## [ACTION ITEM]
Could you express every line of the material below as a Markdown table with the columns "Row" and "Line," numbering the rows and leaving out blank lines? Omit the pictures from your answer.

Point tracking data
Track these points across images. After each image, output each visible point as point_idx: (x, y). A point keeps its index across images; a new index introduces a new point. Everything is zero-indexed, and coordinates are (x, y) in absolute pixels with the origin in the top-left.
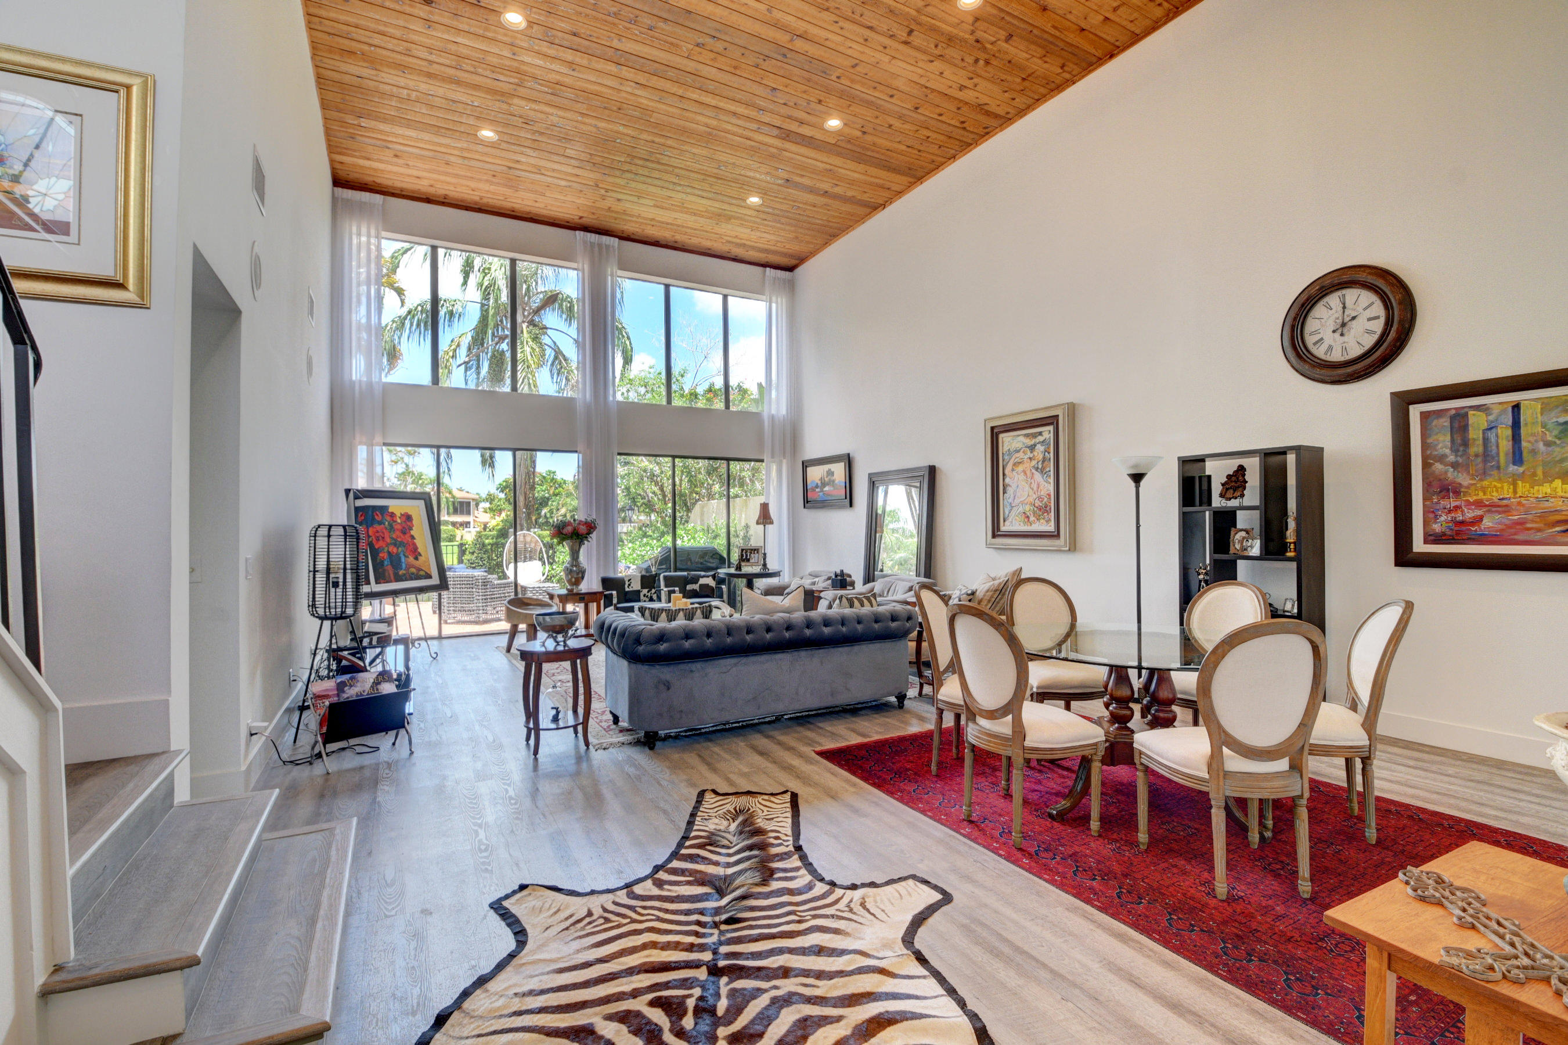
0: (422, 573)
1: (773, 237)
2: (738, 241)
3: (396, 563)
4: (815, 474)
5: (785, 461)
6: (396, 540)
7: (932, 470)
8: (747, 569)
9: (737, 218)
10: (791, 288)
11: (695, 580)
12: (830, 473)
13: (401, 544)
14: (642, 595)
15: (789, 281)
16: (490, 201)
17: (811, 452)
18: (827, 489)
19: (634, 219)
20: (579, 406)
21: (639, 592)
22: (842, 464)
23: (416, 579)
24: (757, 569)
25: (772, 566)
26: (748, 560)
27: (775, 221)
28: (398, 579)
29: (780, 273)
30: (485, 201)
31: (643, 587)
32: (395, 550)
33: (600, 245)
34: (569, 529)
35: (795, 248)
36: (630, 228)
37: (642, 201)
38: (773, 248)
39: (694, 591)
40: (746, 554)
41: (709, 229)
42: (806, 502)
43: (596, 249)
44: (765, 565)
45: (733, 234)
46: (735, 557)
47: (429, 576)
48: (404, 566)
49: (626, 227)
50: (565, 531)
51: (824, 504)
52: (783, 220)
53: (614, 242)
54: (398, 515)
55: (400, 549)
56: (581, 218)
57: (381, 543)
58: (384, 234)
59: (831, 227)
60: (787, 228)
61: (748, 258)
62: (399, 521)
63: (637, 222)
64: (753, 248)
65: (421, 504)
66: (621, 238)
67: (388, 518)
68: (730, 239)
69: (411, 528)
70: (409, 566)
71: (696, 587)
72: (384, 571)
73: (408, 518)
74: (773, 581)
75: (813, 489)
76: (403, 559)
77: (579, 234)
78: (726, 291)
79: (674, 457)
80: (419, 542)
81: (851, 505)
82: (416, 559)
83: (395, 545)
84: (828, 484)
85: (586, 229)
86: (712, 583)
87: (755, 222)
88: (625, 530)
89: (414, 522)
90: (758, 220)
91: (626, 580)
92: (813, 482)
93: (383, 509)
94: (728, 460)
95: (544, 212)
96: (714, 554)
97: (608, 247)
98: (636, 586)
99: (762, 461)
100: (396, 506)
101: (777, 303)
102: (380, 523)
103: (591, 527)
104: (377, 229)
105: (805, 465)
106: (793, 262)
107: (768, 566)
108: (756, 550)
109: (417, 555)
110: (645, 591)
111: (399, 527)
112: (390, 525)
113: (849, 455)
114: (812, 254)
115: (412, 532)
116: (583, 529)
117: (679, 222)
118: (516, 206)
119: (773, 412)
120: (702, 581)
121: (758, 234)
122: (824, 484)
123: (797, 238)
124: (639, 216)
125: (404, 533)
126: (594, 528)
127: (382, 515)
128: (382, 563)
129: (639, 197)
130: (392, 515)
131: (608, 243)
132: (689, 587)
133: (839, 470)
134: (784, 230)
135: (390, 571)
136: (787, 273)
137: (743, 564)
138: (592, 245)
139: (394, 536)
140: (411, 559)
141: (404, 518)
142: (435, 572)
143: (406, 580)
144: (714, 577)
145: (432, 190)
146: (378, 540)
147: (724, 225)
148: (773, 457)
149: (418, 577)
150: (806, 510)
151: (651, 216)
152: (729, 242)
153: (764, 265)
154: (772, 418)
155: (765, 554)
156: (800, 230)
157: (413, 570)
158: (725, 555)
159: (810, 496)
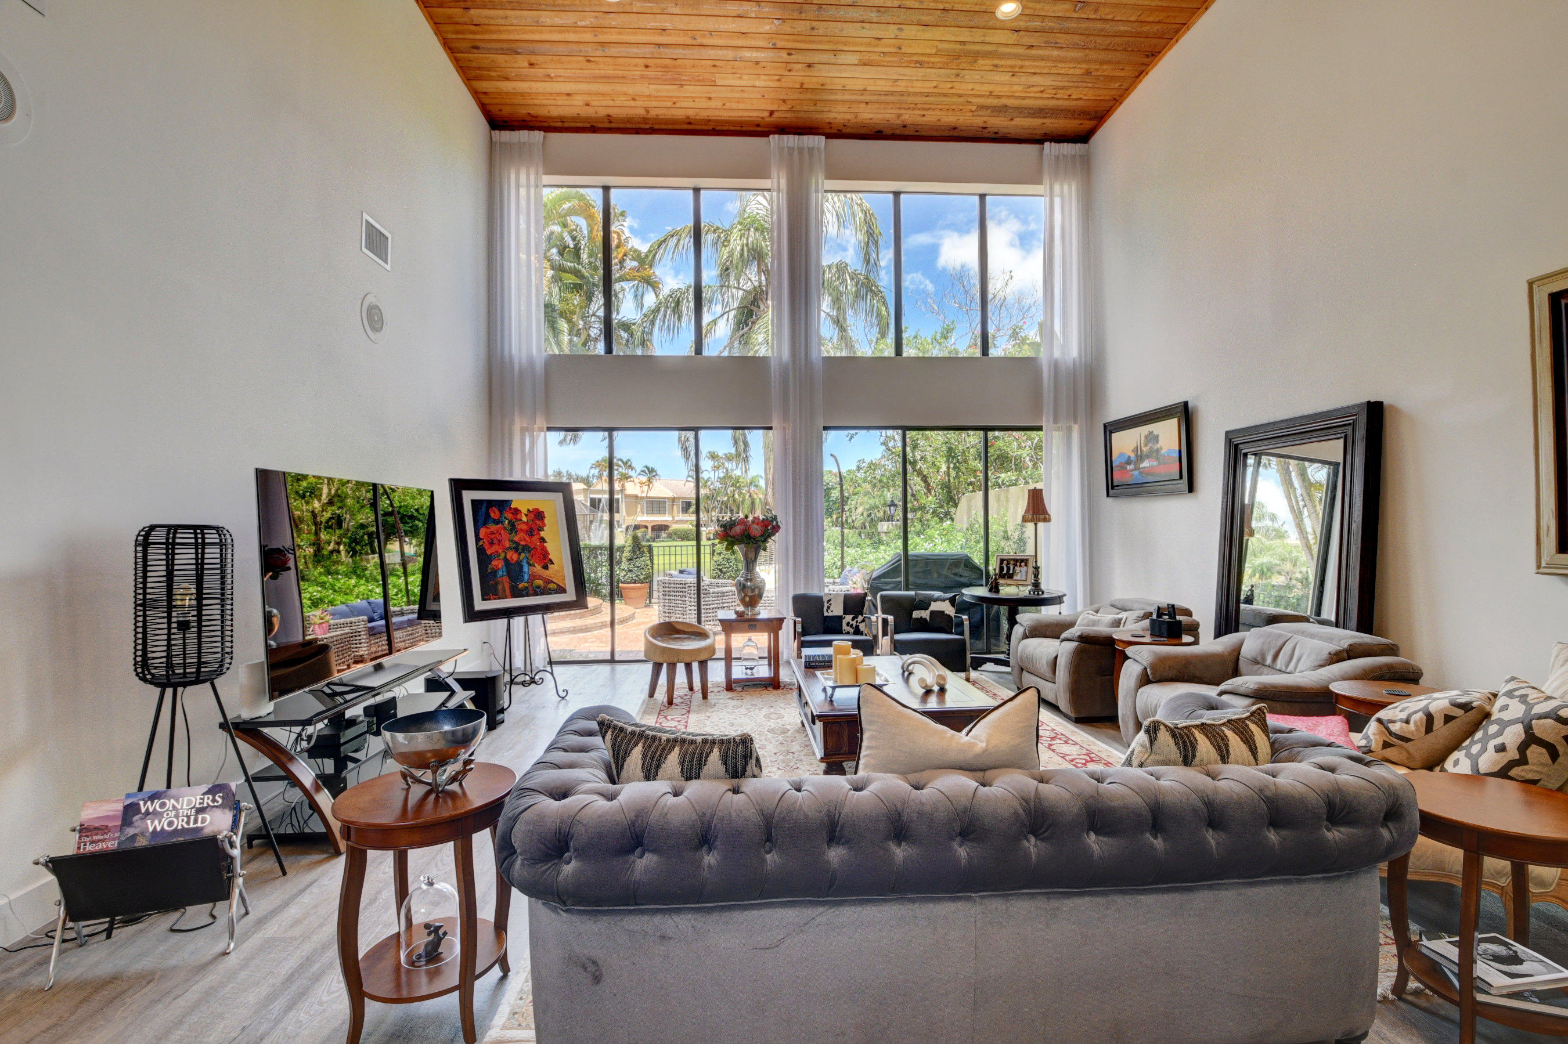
0: (552, 586)
1: (1047, 81)
2: (995, 102)
3: (514, 571)
4: (1125, 442)
5: (1076, 428)
6: (518, 544)
7: (1375, 412)
8: (1008, 590)
9: (986, 55)
10: (1086, 167)
11: (924, 604)
12: (1153, 438)
13: (526, 548)
14: (844, 622)
15: (1082, 157)
16: (660, 112)
17: (1118, 409)
18: (1145, 464)
19: (839, 97)
20: (773, 364)
21: (840, 619)
22: (1175, 421)
23: (542, 594)
24: (1024, 592)
25: (1050, 586)
26: (1011, 576)
27: (1048, 45)
28: (516, 593)
29: (1067, 148)
30: (653, 113)
31: (846, 612)
32: (515, 557)
33: (801, 150)
34: (738, 529)
35: (1085, 95)
36: (838, 114)
37: (843, 58)
38: (1051, 103)
39: (922, 620)
40: (1008, 568)
41: (945, 87)
42: (1112, 487)
43: (796, 153)
44: (1036, 585)
45: (985, 89)
46: (993, 567)
47: (561, 590)
48: (526, 577)
49: (831, 115)
50: (733, 532)
51: (1138, 489)
52: (1063, 39)
53: (819, 141)
54: (524, 511)
55: (523, 555)
56: (772, 113)
57: (495, 548)
58: (547, 179)
59: (1147, 36)
60: (1072, 54)
61: (1013, 133)
62: (524, 519)
63: (844, 102)
64: (1021, 111)
65: (558, 497)
66: (829, 136)
67: (510, 516)
68: (982, 101)
69: (541, 529)
70: (533, 577)
71: (925, 614)
72: (497, 583)
73: (538, 515)
74: (1048, 613)
75: (1122, 467)
76: (526, 569)
77: (774, 138)
78: (983, 188)
79: (905, 429)
80: (550, 546)
81: (1191, 489)
82: (546, 567)
83: (516, 550)
84: (1148, 457)
85: (783, 129)
86: (949, 610)
87: (1016, 56)
88: (885, 529)
89: (546, 521)
90: (1020, 50)
91: (825, 599)
92: (1121, 455)
93: (503, 505)
94: (986, 429)
95: (725, 115)
96: (966, 562)
97: (811, 150)
98: (837, 610)
99: (1039, 429)
100: (521, 501)
101: (1062, 196)
102: (496, 522)
103: (769, 527)
104: (537, 174)
105: (1111, 428)
106: (1088, 124)
107: (1043, 587)
108: (1024, 562)
109: (546, 561)
110: (849, 618)
111: (524, 527)
112: (512, 525)
113: (1186, 404)
114: (1117, 101)
115: (542, 534)
116: (756, 530)
117: (901, 87)
118: (691, 113)
119: (1057, 354)
120: (935, 606)
121: (1024, 79)
122: (1140, 458)
123: (1088, 73)
124: (844, 90)
125: (532, 536)
126: (776, 528)
127: (501, 512)
128: (495, 573)
129: (835, 52)
130: (517, 511)
131: (811, 145)
132: (916, 614)
133: (1168, 432)
134: (1063, 60)
135: (505, 583)
136: (1079, 146)
137: (1001, 581)
138: (791, 149)
139: (516, 539)
140: (538, 568)
141: (532, 516)
142: (570, 584)
143: (528, 595)
144: (952, 601)
145: (590, 112)
146: (492, 544)
147: (968, 75)
148: (1056, 421)
149: (549, 592)
150: (1110, 500)
151: (859, 85)
152: (981, 107)
153: (1038, 140)
154: (1056, 366)
155: (1037, 568)
156: (1093, 55)
157: (539, 582)
158: (983, 567)
159: (1117, 479)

## [ANSWER TO THE EXERCISE]
| Row | Line |
|---|---|
| 1 | Track these points across images. After each image, output each visible point as point_idx: (x, y). A point keeps its index across images; a new index introduces a new point. Everything is zero-indexed, and coordinates are (x, y) in absolute pixels with the origin in the top-left. |
| 2 | 0: (422, 573) |
| 3 | 1: (773, 237) |
| 4 | 2: (738, 241) |
| 5 | 3: (396, 563) |
| 6 | 4: (815, 474) |
| 7 | 5: (785, 461) |
| 8 | 6: (396, 540) |
| 9 | 7: (932, 470) |
| 10 | 8: (747, 569) |
| 11 | 9: (737, 218) |
| 12 | 10: (791, 288) |
| 13 | 11: (695, 580) |
| 14 | 12: (830, 473) |
| 15 | 13: (401, 544) |
| 16 | 14: (642, 595) |
| 17 | 15: (789, 281) |
| 18 | 16: (490, 201) |
| 19 | 17: (811, 452) |
| 20 | 18: (827, 489) |
| 21 | 19: (634, 219) |
| 22 | 20: (579, 406) |
| 23 | 21: (639, 592) |
| 24 | 22: (842, 464) |
| 25 | 23: (416, 579) |
| 26 | 24: (757, 569) |
| 27 | 25: (772, 566) |
| 28 | 26: (748, 560) |
| 29 | 27: (775, 221) |
| 30 | 28: (398, 579) |
| 31 | 29: (780, 273) |
| 32 | 30: (485, 201) |
| 33 | 31: (643, 587) |
| 34 | 32: (395, 550) |
| 35 | 33: (600, 245) |
| 36 | 34: (569, 529) |
| 37 | 35: (795, 248) |
| 38 | 36: (630, 228) |
| 39 | 37: (642, 201) |
| 40 | 38: (773, 248) |
| 41 | 39: (694, 591) |
| 42 | 40: (746, 554) |
| 43 | 41: (709, 229) |
| 44 | 42: (806, 502) |
| 45 | 43: (596, 249) |
| 46 | 44: (765, 565) |
| 47 | 45: (733, 234) |
| 48 | 46: (735, 557) |
| 49 | 47: (429, 576) |
| 50 | 48: (404, 566) |
| 51 | 49: (626, 227) |
| 52 | 50: (565, 531) |
| 53 | 51: (824, 504) |
| 54 | 52: (783, 220) |
| 55 | 53: (614, 242) |
| 56 | 54: (398, 515) |
| 57 | 55: (400, 549) |
| 58 | 56: (581, 218) |
| 59 | 57: (381, 543) |
| 60 | 58: (384, 234) |
| 61 | 59: (831, 227) |
| 62 | 60: (787, 228) |
| 63 | 61: (748, 258) |
| 64 | 62: (399, 521) |
| 65 | 63: (637, 222) |
| 66 | 64: (753, 248) |
| 67 | 65: (421, 504) |
| 68 | 66: (621, 238) |
| 69 | 67: (388, 518) |
| 70 | 68: (730, 239) |
| 71 | 69: (411, 528) |
| 72 | 70: (409, 566) |
| 73 | 71: (696, 587) |
| 74 | 72: (384, 571) |
| 75 | 73: (408, 518) |
| 76 | 74: (773, 581) |
| 77 | 75: (813, 489) |
| 78 | 76: (403, 559) |
| 79 | 77: (579, 234) |
| 80 | 78: (726, 291) |
| 81 | 79: (674, 457) |
| 82 | 80: (419, 542) |
| 83 | 81: (851, 505) |
| 84 | 82: (416, 559) |
| 85 | 83: (395, 545) |
| 86 | 84: (828, 484) |
| 87 | 85: (586, 229) |
| 88 | 86: (712, 583) |
| 89 | 87: (755, 222) |
| 90 | 88: (625, 530) |
| 91 | 89: (414, 522) |
| 92 | 90: (758, 220) |
| 93 | 91: (626, 580) |
| 94 | 92: (813, 482) |
| 95 | 93: (383, 509) |
| 96 | 94: (728, 460) |
| 97 | 95: (544, 212) |
| 98 | 96: (714, 554) |
| 99 | 97: (608, 247) |
| 100 | 98: (636, 586) |
| 101 | 99: (762, 461) |
| 102 | 100: (396, 506) |
| 103 | 101: (777, 303) |
| 104 | 102: (380, 523) |
| 105 | 103: (591, 527) |
| 106 | 104: (377, 229) |
| 107 | 105: (805, 465) |
| 108 | 106: (793, 262) |
| 109 | 107: (768, 566) |
| 110 | 108: (756, 550) |
| 111 | 109: (417, 555) |
| 112 | 110: (645, 591) |
| 113 | 111: (399, 527) |
| 114 | 112: (390, 525) |
| 115 | 113: (849, 455) |
| 116 | 114: (812, 254) |
| 117 | 115: (412, 532) |
| 118 | 116: (583, 529) |
| 119 | 117: (679, 222) |
| 120 | 118: (516, 206) |
| 121 | 119: (773, 412) |
| 122 | 120: (702, 581) |
| 123 | 121: (758, 234) |
| 124 | 122: (824, 484) |
| 125 | 123: (797, 238) |
| 126 | 124: (639, 216) |
| 127 | 125: (404, 533) |
| 128 | 126: (594, 528) |
| 129 | 127: (382, 515) |
| 130 | 128: (382, 563) |
| 131 | 129: (639, 197) |
| 132 | 130: (392, 515) |
| 133 | 131: (608, 243) |
| 134 | 132: (689, 587) |
| 135 | 133: (839, 470) |
| 136 | 134: (784, 230) |
| 137 | 135: (390, 571) |
| 138 | 136: (787, 273) |
| 139 | 137: (743, 564) |
| 140 | 138: (592, 245) |
| 141 | 139: (394, 536) |
| 142 | 140: (411, 559) |
| 143 | 141: (404, 518) |
| 144 | 142: (435, 572) |
| 145 | 143: (406, 580) |
| 146 | 144: (714, 577) |
| 147 | 145: (432, 190) |
| 148 | 146: (378, 540) |
| 149 | 147: (724, 225) |
| 150 | 148: (773, 457) |
| 151 | 149: (418, 577) |
| 152 | 150: (806, 510) |
| 153 | 151: (651, 216) |
| 154 | 152: (729, 242) |
| 155 | 153: (764, 265) |
| 156 | 154: (772, 418) |
| 157 | 155: (765, 554) |
| 158 | 156: (800, 230) |
| 159 | 157: (413, 570) |
| 160 | 158: (725, 555) |
| 161 | 159: (810, 496) |
| 162 | 0: (552, 586) |
| 163 | 1: (1047, 81) |
| 164 | 2: (995, 102) |
| 165 | 3: (514, 571) |
| 166 | 4: (1125, 442) |
| 167 | 5: (1076, 428) |
| 168 | 6: (518, 544) |
| 169 | 7: (1375, 412) |
| 170 | 8: (1008, 590) |
| 171 | 9: (986, 55) |
| 172 | 10: (1086, 167) |
| 173 | 11: (924, 604) |
| 174 | 12: (1153, 438) |
| 175 | 13: (526, 548) |
| 176 | 14: (844, 622) |
| 177 | 15: (1082, 157) |
| 178 | 16: (660, 112) |
| 179 | 17: (1118, 409) |
| 180 | 18: (1145, 464) |
| 181 | 19: (839, 97) |
| 182 | 20: (773, 364) |
| 183 | 21: (840, 619) |
| 184 | 22: (1175, 421) |
| 185 | 23: (542, 594) |
| 186 | 24: (1024, 592) |
| 187 | 25: (1050, 586) |
| 188 | 26: (1011, 576) |
| 189 | 27: (1048, 45) |
| 190 | 28: (516, 593) |
| 191 | 29: (1067, 148) |
| 192 | 30: (653, 113) |
| 193 | 31: (846, 612) |
| 194 | 32: (515, 557) |
| 195 | 33: (801, 150) |
| 196 | 34: (738, 529) |
| 197 | 35: (1085, 95) |
| 198 | 36: (838, 114) |
| 199 | 37: (843, 58) |
| 200 | 38: (1051, 103) |
| 201 | 39: (922, 620) |
| 202 | 40: (1008, 568) |
| 203 | 41: (945, 87) |
| 204 | 42: (1112, 487) |
| 205 | 43: (796, 153) |
| 206 | 44: (1036, 585) |
| 207 | 45: (985, 89) |
| 208 | 46: (993, 567) |
| 209 | 47: (561, 590) |
| 210 | 48: (526, 577) |
| 211 | 49: (831, 115) |
| 212 | 50: (733, 532) |
| 213 | 51: (1138, 489) |
| 214 | 52: (1063, 39) |
| 215 | 53: (819, 141) |
| 216 | 54: (524, 511) |
| 217 | 55: (523, 555) |
| 218 | 56: (772, 113) |
| 219 | 57: (495, 548) |
| 220 | 58: (547, 179) |
| 221 | 59: (1147, 36) |
| 222 | 60: (1072, 54) |
| 223 | 61: (1013, 133) |
| 224 | 62: (524, 519) |
| 225 | 63: (844, 102) |
| 226 | 64: (1021, 111) |
| 227 | 65: (558, 497) |
| 228 | 66: (829, 136) |
| 229 | 67: (510, 516) |
| 230 | 68: (982, 101) |
| 231 | 69: (541, 529) |
| 232 | 70: (533, 577) |
| 233 | 71: (925, 614) |
| 234 | 72: (497, 583) |
| 235 | 73: (538, 515) |
| 236 | 74: (1048, 613) |
| 237 | 75: (1122, 467) |
| 238 | 76: (526, 569) |
| 239 | 77: (774, 138) |
| 240 | 78: (983, 188) |
| 241 | 79: (905, 429) |
| 242 | 80: (550, 546) |
| 243 | 81: (1191, 489) |
| 244 | 82: (546, 567) |
| 245 | 83: (516, 550) |
| 246 | 84: (1148, 457) |
| 247 | 85: (783, 129) |
| 248 | 86: (949, 610) |
| 249 | 87: (1016, 56) |
| 250 | 88: (885, 529) |
| 251 | 89: (546, 521) |
| 252 | 90: (1020, 50) |
| 253 | 91: (825, 599) |
| 254 | 92: (1121, 455) |
| 255 | 93: (503, 505) |
| 256 | 94: (986, 429) |
| 257 | 95: (725, 115) |
| 258 | 96: (966, 562) |
| 259 | 97: (811, 150) |
| 260 | 98: (837, 610) |
| 261 | 99: (1039, 429) |
| 262 | 100: (521, 501) |
| 263 | 101: (1062, 196) |
| 264 | 102: (496, 522) |
| 265 | 103: (769, 527) |
| 266 | 104: (537, 174) |
| 267 | 105: (1111, 428) |
| 268 | 106: (1088, 124) |
| 269 | 107: (1043, 587) |
| 270 | 108: (1024, 562) |
| 271 | 109: (546, 561) |
| 272 | 110: (849, 618) |
| 273 | 111: (524, 527) |
| 274 | 112: (512, 525) |
| 275 | 113: (1186, 404) |
| 276 | 114: (1117, 101) |
| 277 | 115: (542, 534) |
| 278 | 116: (756, 530) |
| 279 | 117: (901, 87) |
| 280 | 118: (691, 113) |
| 281 | 119: (1057, 354) |
| 282 | 120: (935, 606) |
| 283 | 121: (1024, 79) |
| 284 | 122: (1140, 458) |
| 285 | 123: (1088, 73) |
| 286 | 124: (844, 90) |
| 287 | 125: (532, 536) |
| 288 | 126: (776, 528) |
| 289 | 127: (501, 512) |
| 290 | 128: (495, 573) |
| 291 | 129: (835, 52) |
| 292 | 130: (517, 511) |
| 293 | 131: (811, 145) |
| 294 | 132: (916, 614) |
| 295 | 133: (1168, 432) |
| 296 | 134: (1063, 60) |
| 297 | 135: (505, 583) |
| 298 | 136: (1079, 146) |
| 299 | 137: (1001, 581) |
| 300 | 138: (791, 149) |
| 301 | 139: (516, 539) |
| 302 | 140: (538, 568) |
| 303 | 141: (532, 516) |
| 304 | 142: (570, 584) |
| 305 | 143: (528, 595) |
| 306 | 144: (952, 601) |
| 307 | 145: (590, 112) |
| 308 | 146: (492, 544) |
| 309 | 147: (968, 75) |
| 310 | 148: (1056, 421) |
| 311 | 149: (549, 592) |
| 312 | 150: (1110, 500) |
| 313 | 151: (859, 85) |
| 314 | 152: (981, 107) |
| 315 | 153: (1038, 140) |
| 316 | 154: (1056, 366) |
| 317 | 155: (1037, 568) |
| 318 | 156: (1093, 55) |
| 319 | 157: (539, 582) |
| 320 | 158: (983, 567) |
| 321 | 159: (1117, 479) |